- _What is required_
Please carry on the commentary about Joseph and his brethren in Egypt, picking up right after its final sentence.

### Document excerpt

HERE we must be brief, as we have to do, not with Jacob, but with his sons; so that a mere sketch is all that we would now attempt. As man's and his brethren's part was evil toward the righteous Joseph, God wrought in His admirable providence, and caused what they did to injure only the more to accomplish His purpose of good, as well as to set him in honor who deserved it, but had to pass from one humiliation to a worse.
First we see Joseph concerned with the unhappy looks of Pharaoh's chief cupbearer and chief baker, bound in the same prison with himself. They had each his dream, and were grieved that there was none to interpret. But Joseph, replying that this belongs to God, asks to hear, and furnishes the desired light; which was exactly verified in the death of the baker and the restoration of the cup-bearer (chap. 40.). Next, Pharaoh, at the end of two full years of prison trial to Joseph, has his dreams which not all the scribes nor the sages of Egypt could explain. This woke up the forgetful heart of the restored chamberlain who tells the king of the Hebrew youth; and he, hastily sent for from the dungeon, disclaims any source but God for the king's need. But on hearing he is equally clear that God had sent the dreams to Pharaoh, and enabled him to let Pharaoh see what He Himself was about to do. The word came so simply yet convincingly home to the king and his servants, that none was so fit to direct aright the divinely given light as he who had been the means of making it known; and at one bound Pharaoh set the captive over all the land of Egypt, next to himself on the throne. And here again the prophetic dreams were punctually fulfilled to the immense relief of suffering man (chap. 41.). Among the sufferers (42, 43.) were Jacob and his sons, all but Benjamin being sent by their father to buy the food which Joseph alone could supply. “And Joseph knew his brethren, but they knew not him” (8). And a marvelous forecast follows of the way a greater than Joseph, first suffering from His brethren and the Gentiles, interpreter too of God's wisdom in His humiliation, and exalted to the right hand of the Highest, not only administers the richest blessing to the Gentiles, unknown to His Jewish brethren in their dark unbelief, but adopts deep and efficacious means to bring them to repentance and make Himself known as their Brother and gracious Friend in the day of His glory.

######
### Given data

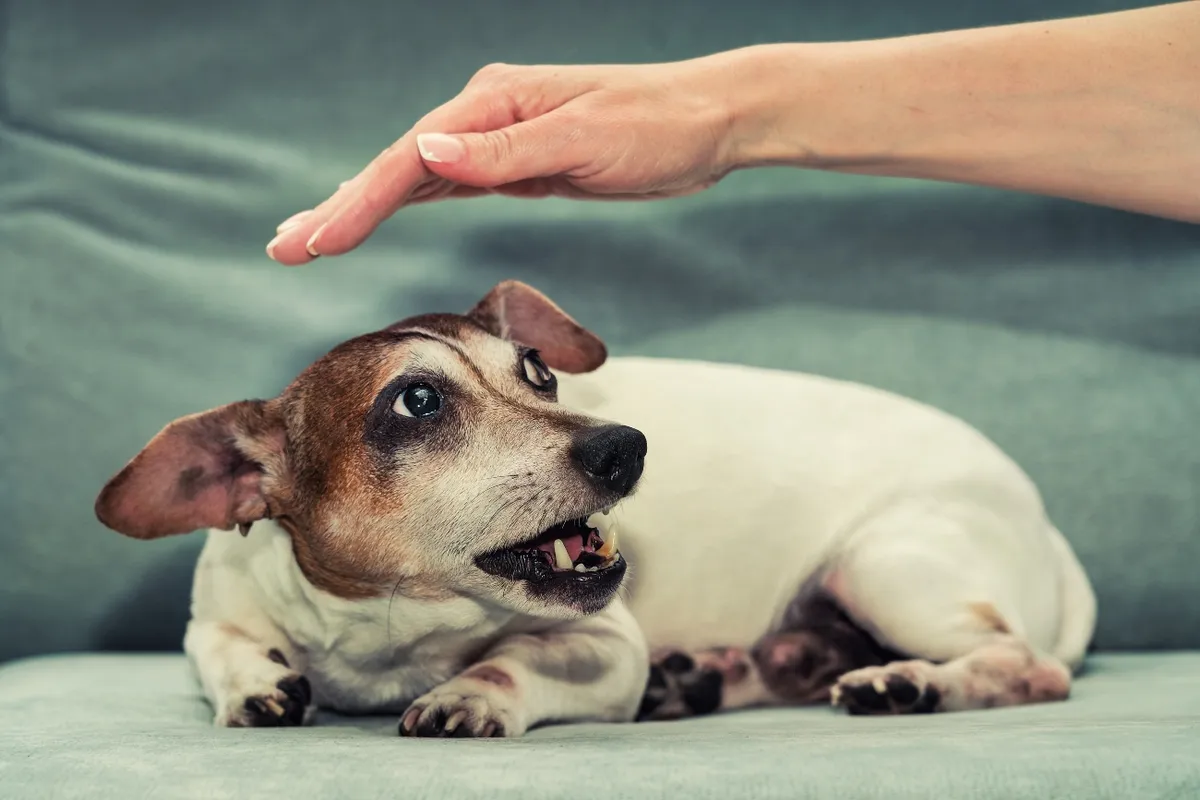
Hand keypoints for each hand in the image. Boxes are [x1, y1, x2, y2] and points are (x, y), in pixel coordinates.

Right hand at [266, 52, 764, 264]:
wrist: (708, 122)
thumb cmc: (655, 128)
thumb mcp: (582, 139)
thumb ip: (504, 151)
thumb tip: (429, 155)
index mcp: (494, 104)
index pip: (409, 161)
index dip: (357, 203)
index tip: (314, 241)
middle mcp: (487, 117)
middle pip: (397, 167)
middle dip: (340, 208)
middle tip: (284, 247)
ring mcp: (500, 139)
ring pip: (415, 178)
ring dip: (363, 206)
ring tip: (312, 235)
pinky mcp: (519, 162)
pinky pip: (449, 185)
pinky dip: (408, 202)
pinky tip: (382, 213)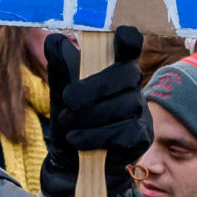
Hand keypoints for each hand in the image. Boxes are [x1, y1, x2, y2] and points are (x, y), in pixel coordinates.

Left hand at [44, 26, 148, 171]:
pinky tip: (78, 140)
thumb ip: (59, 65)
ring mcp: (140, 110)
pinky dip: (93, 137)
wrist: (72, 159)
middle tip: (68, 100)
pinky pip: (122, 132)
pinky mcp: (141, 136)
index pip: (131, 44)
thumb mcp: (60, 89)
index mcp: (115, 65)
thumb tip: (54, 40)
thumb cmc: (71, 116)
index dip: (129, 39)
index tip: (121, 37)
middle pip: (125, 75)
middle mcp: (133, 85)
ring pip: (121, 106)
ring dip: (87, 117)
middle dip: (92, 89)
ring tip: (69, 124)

######

- _Task output_
On the details, however instructive and necessary to a life of Joseph, we need not here dilate, beyond pointing out the critical part of the contrivance to make Benjamin prisoner, which drew out Judah's confession and plea at all cost to let this youngest brother return to his father (44). Thereon follows (in chap. 45.) Joseph making himself known to his brethren. And here we look on all as living pictures of that great event which will as surely be accomplished when all Israel shall be saved, by a distinct act of divine grace and power, when the fullness of the Gentiles shall have come in (Rom. 11:25-27). As touching the gospel the Jews are still enemies for the Gentiles' sake; for God is still working among the nations, and not at all yet in a national way with the Jews, who are still unbelieving that He who came of themselves, the rejected Messiah, is exalted on high and has long been the source of salvation and blessing to the Gentiles.
But assuredly the time is at hand when the famished Jews will be brought under His gracious hand, and after secret mercy will be brought to own that the man of God's right hand, the Son of man whom He made strong for Himself, is none other than He whom they so shamelessly rejected and forced on the Gentiles to crucify Him, who in His glory will not be ashamed to call them brethren. In order that this should be a real work in their souls, not as often of old a mere external deliverance, but truly of those written in the book and characterized by genuine faith and repentance, they must pass through a special tribulation which will be disastrous to all who having no conscience toward God become apostate. But it will be blessed greatly to those who are born of God and exercised by their most bitter experience, and at length are brought to fully judge all when they behold in His glory for their rescue and blessing Him whom they recognize as the Messiah they had pierced.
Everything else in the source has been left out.